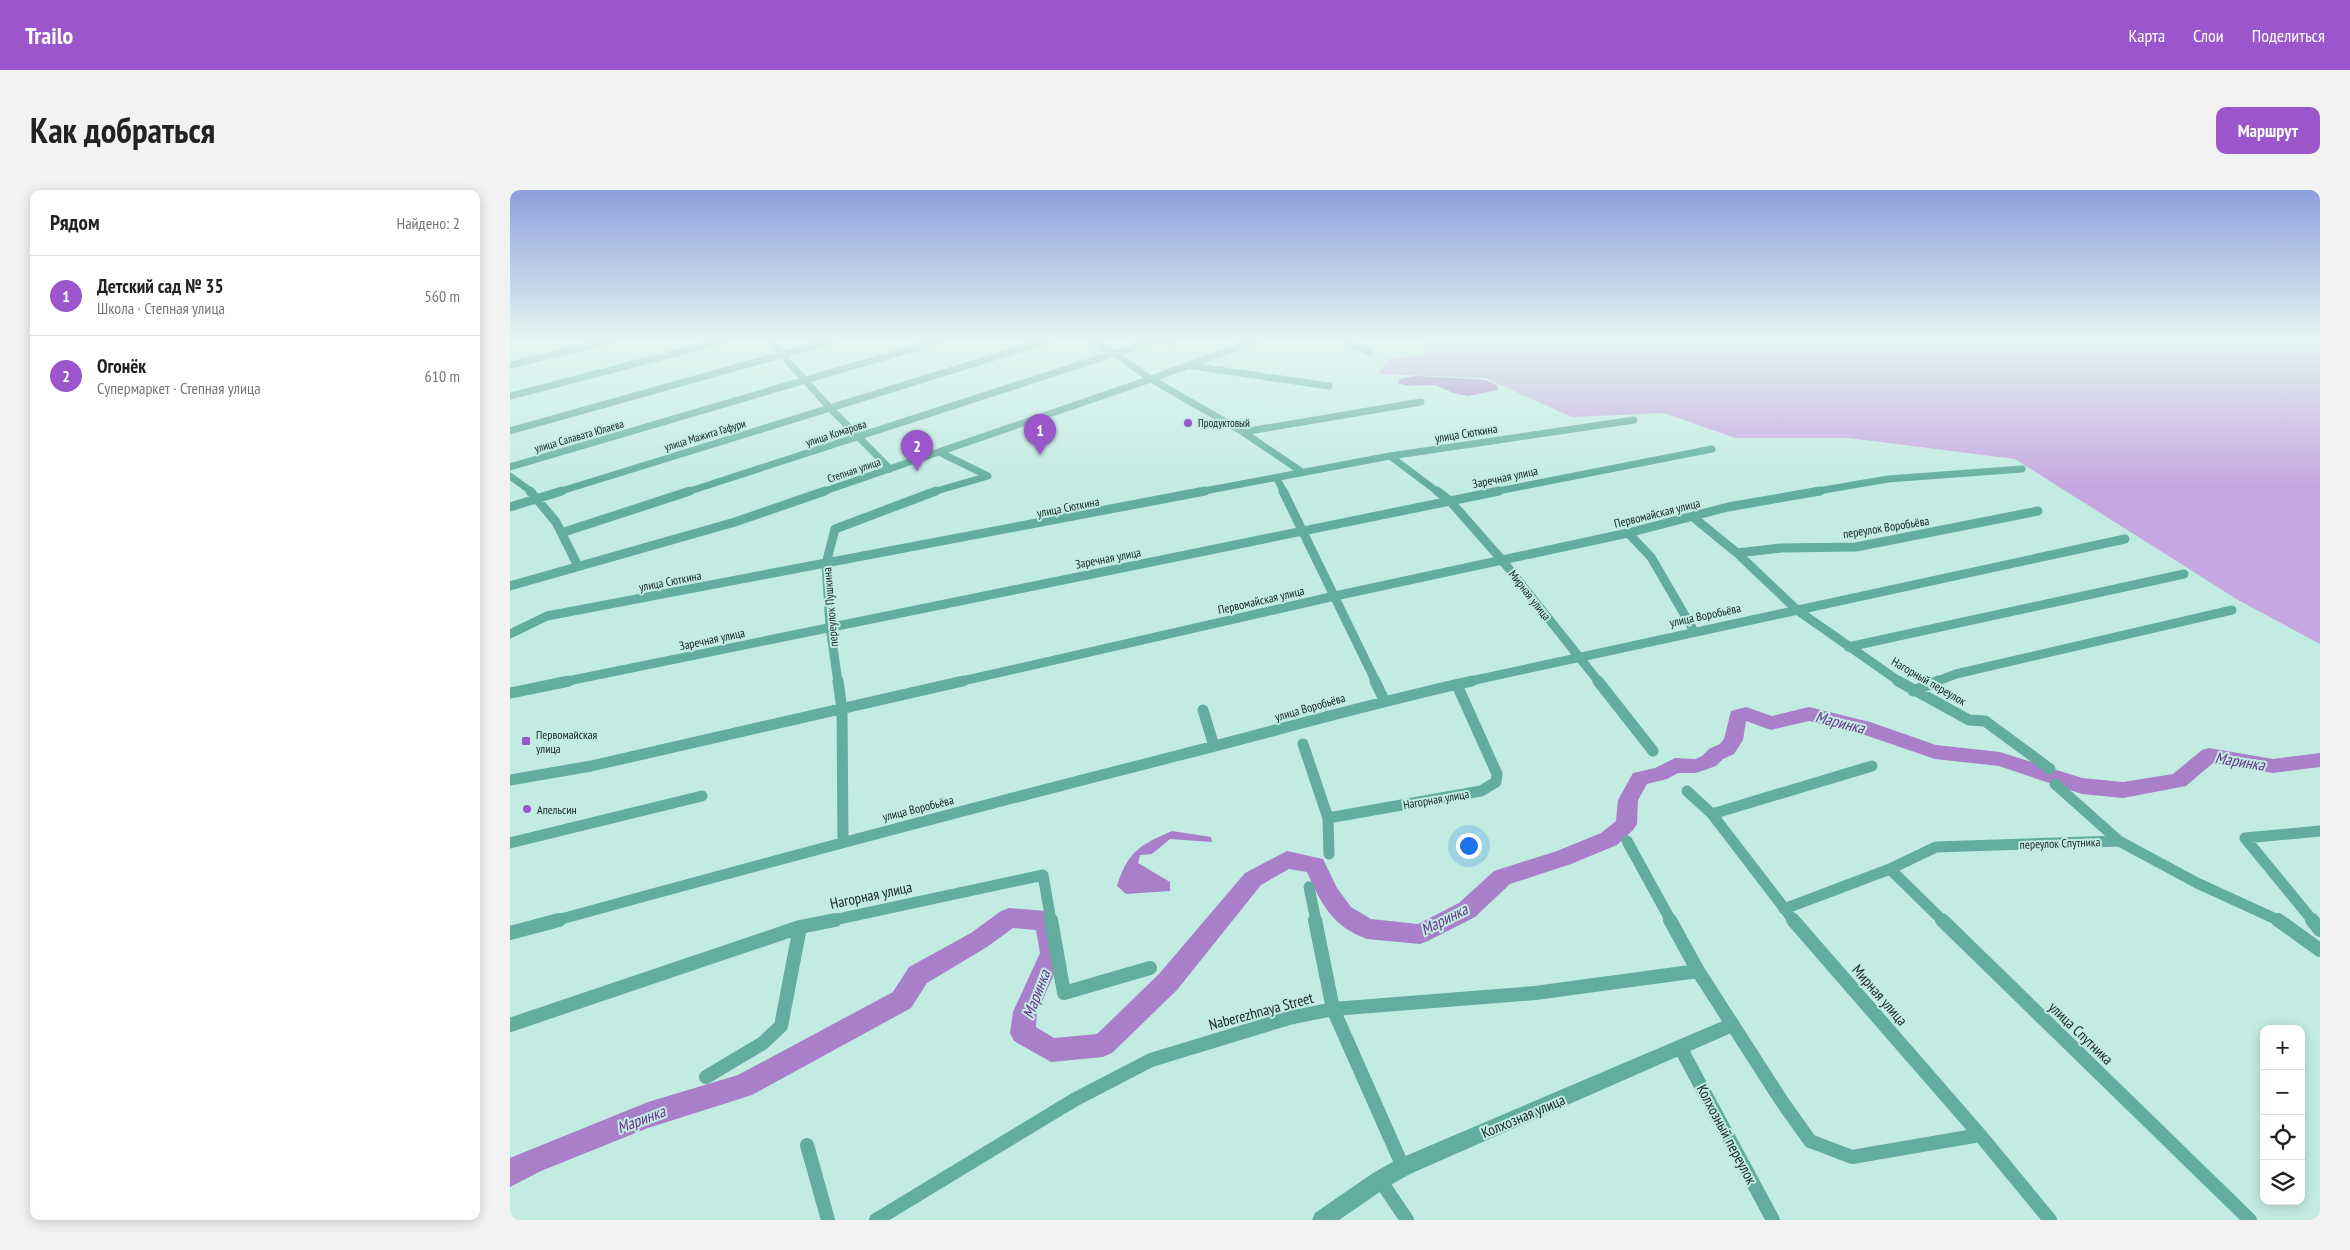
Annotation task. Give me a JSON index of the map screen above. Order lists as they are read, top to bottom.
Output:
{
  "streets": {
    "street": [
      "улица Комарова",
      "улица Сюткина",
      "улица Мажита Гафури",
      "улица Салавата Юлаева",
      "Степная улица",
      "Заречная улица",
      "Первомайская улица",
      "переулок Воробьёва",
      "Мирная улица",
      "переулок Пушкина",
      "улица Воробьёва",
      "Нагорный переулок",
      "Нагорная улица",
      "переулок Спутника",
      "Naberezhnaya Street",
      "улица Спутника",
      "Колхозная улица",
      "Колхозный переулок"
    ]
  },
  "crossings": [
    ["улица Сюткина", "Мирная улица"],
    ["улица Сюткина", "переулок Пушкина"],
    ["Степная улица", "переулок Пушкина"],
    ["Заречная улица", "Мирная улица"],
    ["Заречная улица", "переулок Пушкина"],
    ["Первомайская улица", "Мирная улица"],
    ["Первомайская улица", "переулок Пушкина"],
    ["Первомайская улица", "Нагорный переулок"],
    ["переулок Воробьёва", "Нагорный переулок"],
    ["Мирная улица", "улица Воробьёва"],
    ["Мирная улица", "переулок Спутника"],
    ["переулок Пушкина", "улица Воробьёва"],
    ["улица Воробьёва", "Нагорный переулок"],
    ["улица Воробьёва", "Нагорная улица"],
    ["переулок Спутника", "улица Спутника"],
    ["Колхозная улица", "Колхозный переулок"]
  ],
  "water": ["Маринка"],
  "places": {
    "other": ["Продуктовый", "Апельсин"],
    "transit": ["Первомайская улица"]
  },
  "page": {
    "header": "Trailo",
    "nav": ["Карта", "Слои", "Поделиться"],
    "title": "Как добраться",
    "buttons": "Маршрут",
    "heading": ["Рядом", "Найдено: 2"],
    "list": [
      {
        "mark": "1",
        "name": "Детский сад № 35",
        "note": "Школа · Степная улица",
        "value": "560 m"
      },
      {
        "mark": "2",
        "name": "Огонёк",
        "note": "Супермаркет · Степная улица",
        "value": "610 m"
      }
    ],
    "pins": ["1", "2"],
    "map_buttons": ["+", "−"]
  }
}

—————

Exercise prompt: For every line of the material that holds the word "Первомайская", make a copy.

Answer area:
      "Первомайская улица",
    ["Первомайская улица", "Мирная улица"],
    ["Первомайская улица", "переулок Пушкина"],
    ["Первомайская улица", "Нагорный переулок"],
    "transit": ["Первомайская улица"]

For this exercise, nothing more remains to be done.